_TO DO_
Extract every line from the records below that contains the word "solutions".

[Dataset excerpts]
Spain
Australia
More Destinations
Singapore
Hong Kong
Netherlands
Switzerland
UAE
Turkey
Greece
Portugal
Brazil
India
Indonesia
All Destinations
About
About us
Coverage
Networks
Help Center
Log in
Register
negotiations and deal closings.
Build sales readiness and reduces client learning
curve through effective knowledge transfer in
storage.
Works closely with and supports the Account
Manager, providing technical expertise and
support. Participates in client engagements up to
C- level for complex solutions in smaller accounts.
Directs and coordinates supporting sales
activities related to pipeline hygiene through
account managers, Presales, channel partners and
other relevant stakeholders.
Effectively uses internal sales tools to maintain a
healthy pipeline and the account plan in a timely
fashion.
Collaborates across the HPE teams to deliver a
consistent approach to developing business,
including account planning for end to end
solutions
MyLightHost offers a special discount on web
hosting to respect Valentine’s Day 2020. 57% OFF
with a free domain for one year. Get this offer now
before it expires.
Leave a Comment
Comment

...

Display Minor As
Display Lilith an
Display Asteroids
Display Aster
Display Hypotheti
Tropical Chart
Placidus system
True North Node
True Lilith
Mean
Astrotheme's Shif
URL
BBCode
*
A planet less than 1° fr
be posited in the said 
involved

_RESPONSE_
C- level for complex solutions in smaller accounts.
solutions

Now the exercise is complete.